WHAT THE TASK REQUIRES:
Copy the listing below line for line, keeping every character and line break unchanged.

RECORDED DATA:
====================

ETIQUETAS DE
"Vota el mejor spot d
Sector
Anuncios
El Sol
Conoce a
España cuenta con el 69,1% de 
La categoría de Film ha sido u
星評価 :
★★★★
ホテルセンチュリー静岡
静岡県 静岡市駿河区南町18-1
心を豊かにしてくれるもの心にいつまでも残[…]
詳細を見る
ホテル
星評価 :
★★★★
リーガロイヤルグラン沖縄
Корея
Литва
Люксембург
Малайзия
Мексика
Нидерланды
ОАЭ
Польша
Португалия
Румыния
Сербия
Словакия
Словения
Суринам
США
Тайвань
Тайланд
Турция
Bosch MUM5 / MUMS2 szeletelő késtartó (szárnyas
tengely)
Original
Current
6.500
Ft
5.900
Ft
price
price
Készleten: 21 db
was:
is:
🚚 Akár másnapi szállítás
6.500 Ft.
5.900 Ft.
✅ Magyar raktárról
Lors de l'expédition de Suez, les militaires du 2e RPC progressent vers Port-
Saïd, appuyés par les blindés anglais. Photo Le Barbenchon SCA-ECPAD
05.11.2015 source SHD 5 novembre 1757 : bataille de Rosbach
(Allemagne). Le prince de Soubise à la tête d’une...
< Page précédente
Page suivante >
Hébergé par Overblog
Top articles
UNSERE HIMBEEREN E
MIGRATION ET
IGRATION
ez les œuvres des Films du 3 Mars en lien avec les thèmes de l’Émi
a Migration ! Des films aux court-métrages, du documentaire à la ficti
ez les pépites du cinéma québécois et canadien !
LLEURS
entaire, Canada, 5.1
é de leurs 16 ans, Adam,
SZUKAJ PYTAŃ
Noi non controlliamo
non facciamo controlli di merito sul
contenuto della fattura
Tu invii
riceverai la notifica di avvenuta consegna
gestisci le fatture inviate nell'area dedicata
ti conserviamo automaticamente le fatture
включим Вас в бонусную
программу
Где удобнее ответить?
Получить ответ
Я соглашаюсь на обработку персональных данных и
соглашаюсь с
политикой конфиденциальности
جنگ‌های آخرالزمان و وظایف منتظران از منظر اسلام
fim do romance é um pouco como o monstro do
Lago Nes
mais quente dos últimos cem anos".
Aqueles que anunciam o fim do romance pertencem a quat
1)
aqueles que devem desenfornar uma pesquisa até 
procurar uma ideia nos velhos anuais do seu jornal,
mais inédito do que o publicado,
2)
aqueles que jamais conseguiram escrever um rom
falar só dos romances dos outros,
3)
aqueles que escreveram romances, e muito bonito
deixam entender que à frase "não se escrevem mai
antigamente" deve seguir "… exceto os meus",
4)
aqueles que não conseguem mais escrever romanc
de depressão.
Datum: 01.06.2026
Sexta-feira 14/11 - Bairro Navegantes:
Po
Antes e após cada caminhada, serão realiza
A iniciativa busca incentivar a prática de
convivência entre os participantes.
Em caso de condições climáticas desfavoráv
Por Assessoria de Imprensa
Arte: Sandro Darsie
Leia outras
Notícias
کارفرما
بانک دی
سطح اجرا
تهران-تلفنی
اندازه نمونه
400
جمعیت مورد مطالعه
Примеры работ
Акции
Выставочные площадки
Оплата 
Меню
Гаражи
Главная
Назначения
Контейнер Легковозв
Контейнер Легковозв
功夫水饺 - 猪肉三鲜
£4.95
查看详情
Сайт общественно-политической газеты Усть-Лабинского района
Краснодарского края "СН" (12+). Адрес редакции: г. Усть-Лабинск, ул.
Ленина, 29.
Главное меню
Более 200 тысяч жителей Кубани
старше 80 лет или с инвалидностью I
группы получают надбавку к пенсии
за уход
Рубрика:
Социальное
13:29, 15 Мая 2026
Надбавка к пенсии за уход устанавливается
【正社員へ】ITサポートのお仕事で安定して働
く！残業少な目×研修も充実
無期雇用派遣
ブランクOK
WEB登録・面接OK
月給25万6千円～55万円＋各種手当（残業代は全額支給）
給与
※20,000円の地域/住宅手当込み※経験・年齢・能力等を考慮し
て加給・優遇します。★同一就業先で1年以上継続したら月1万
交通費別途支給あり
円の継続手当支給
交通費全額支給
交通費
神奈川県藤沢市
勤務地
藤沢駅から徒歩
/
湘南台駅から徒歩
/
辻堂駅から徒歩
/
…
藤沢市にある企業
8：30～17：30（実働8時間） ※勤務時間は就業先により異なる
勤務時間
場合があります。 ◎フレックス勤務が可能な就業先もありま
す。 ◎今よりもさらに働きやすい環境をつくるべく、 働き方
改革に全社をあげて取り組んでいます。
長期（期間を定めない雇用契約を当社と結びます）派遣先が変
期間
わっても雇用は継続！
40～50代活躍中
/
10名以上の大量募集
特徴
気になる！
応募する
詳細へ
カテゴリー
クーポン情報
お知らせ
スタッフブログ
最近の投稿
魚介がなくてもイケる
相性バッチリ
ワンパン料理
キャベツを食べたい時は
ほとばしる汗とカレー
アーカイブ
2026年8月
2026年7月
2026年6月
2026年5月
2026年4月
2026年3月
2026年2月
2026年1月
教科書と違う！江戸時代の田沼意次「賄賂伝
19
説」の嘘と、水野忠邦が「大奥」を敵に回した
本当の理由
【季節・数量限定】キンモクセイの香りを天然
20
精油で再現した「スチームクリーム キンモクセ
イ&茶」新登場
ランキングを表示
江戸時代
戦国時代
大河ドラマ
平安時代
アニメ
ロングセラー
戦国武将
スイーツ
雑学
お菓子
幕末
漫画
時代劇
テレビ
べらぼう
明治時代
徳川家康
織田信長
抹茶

====================

ANSWER TO THE EXERCISE:
ETIQUETAS DE
"Vota el mejor spot d
Sector
Anuncios
El Sol
Conoce a
España cuenta con el 69,1% de 
La categoría de Film ha sido u
星評価 :
★★★★
ホテルセンチュリー静岡
静岡県 静岡市駿河区南町18-1
心を豊かにしてくれるもの心にいつまでも残[…]
詳細を見る
ホテル
星評価 :
★★★★
リーガロイヤルグラン沖縄
Корея
Литва
Люксембург
Малайзия
Мексика
Нидерланды
ОАЭ
Польша
Португалия
Румыния
Сербия
Словакия
Словения
Суринам
США
Тайвань
Тайланд
Турция
Bosch MUM5 / MUMS2 szeletelő késtartó (szárnyas
tengely)
Original
Current
6.500
Ft
5.900
Ft
price
price
Készleten: 21 db
was:
is:
🚚 Akár másnapi szállítás
6.500 Ft.
5.900 Ft.
✅ Magyar raktárról
Lors de l'expédition de Suez, les militaires du 2e RPC progressent vers Port-
Saïd, appuyés par les blindés anglais. Photo Le Barbenchon SCA-ECPAD
05.11.2015 source SHD 5 novembre 1757 : bataille de Rosbach
(Allemagne). Le prince de Soubise à la tête d’une...
< Page précédente
Page suivante >
Hébergé par Overblog
Top articles
UNSERE HIMBEEREN E
MIGRATION ET
IGRATION
ez les œuvres des Films du 3 Mars en lien avec les thèmes de l’Émi
a Migration ! Des films aux court-métrages, du documentaire à la ficti
ez les pépites du cinéma québécois et canadien !
LLEURS
entaire, Canada, 5.1
é de leurs 16 ans, Adam,
SZUKAJ PYTAŃ
Noi non controlliamo
non facciamo controlli di merito sul
contenuto della fattura
Tu invii
riceverai la notifica di avvenuta consegna
gestisci le fatture inviate nell'area dedicata
ti conserviamo automaticamente le fatture
включим Вас в бонусную
программу
Где удобнее ответить?
Получить ответ
Я соглашаюсь на обработку персональных данных и
соглашаюсь с
политикой конфиденциальности
جنگ‌های آخرالزمان و وظایف منتظران از منظر اسلام
fim do romance é um pouco como o monstro do
Lago Nes
mais quente dos últimos cem anos".
Aqueles que anunciam o fim do romance pertencem a quat
1)
aqueles que devem desenfornar uma pesquisa até 
procurar uma ideia nos velhos anuais do seu jornal,
mais inédito do que o publicado,
2)
aqueles que jamais conseguiram escrever um rom
falar só dos romances dos outros,
3)
aqueles que escreveram romances, e muito bonito
deixam entender que à frase "não se escrevem mai
antigamente" deve seguir "… exceto os meus",
4)
aqueles que não conseguem mais escrever romanc
de depressão.
Datum: 01.06.2026
Sexta-feira 14/11 - Bairro Navegantes:
Po
Antes e após cada caminhada, serão realiza
A iniciativa busca incentivar a prática de
convivência entre os participantes.
Em caso de condições climáticas desfavoráv
Por Assessoria de Imprensa
Arte: Sandro Darsie
Leia outras
Notícias
کارفرما
بانک دی
سطح اجرا
تهران-تلفنی
اندازه نمونه
400
جمعیت مورد مطالعه
Примеры работ
Акции
Выставочные площадки
Оплата 
Меню
Гаражи
Главная
Назначения
Контейнер Легковозв
Контейнер Легковозв
功夫水饺 - 猪肉三鲜
£4.95
查看详情
Сайт общественно-политической газеты Усть-Лабинского района
Краснодарского края "СН" (12+). Адрес редакции: г. Усть-Лабинск, ул.
Ленина, 29.
Главное меню
Более 200 тысяч жителей Кубани
старше 80 лет или с инвалидностью I
группы получают надбавку к пенсии
за уход
Рубрика:
Социальное
13:29, 15 Мая 2026
Надбавка к пенсии за уход устанавливается
【正社員へ】ITサポートのお仕事で安定して働
く！残業少な目×研修も充実
無期雇用派遣
ブランクOK
WEB登録・面接OK
月給25万6千円～55万円＋各種手当（残業代は全額支給）
給与
※20,000円の地域/住宅手当込み※経験・年齢・能力等を考慮し
て加給・優遇します。★同一就業先で1年以上継続したら月1万
交通費別途支給あり
円の継続手当支給
交通費全額支給
交通費
神奈川県藤沢市
勤務地
藤沢駅から徒歩
/
湘南台駅から徒歩
/
辻堂駅から徒歩
/
…
藤沢市にある企業
8：30～17：30（実働8時間） ※勤務時間は就業先により異なる
勤務時間
場合があります。 ◎フレックス勤務が可能な就業先もありま
す。 ◎今よりもさらに働きやすい環境をつくるべく、 働き方
改革に全社をあげて取り組んでいます。
長期（期間を定めない雇用契約を当社と結びます）派遣先が変
期間
わっても雇用は継続！
40～50代活躍中
/
10名以上の大量募集
特徴
気になる！
応募する
詳細へ
カテゴリー
クーポン情報
お知らせ
スタッフブログ
最近の投稿
魚介がなくてもイケる
相性バッチリ
ワンパン料理
キャベツを食べたい時は
ほとばしる汗とカレー
アーカイブ
2026年8月
2026年7月
2026年6月
2026年5月
2026年4月
2026年3月
2026年2月
2026年1月
教科書と違う！江戸時代の田沼意次「賄賂伝
19
説」の嘘と、水野忠邦が「大奥」を敵に回した
本当の理由
【季節・数量限定】キンモクセイの香りを天然
20
精油で再現した「スチームクリーム キンモクセ
イ&茶」新登場
ランキングを表示
江戸時代
戦国時代
大河ドラマ
平安時代
アニメ
ロングセラー
戦国武将
スイーツ
雑学
お菓子
幕末
漫画
時代劇
テレビ
べらぼう
明治時代
徳川家康
織田信長
抹茶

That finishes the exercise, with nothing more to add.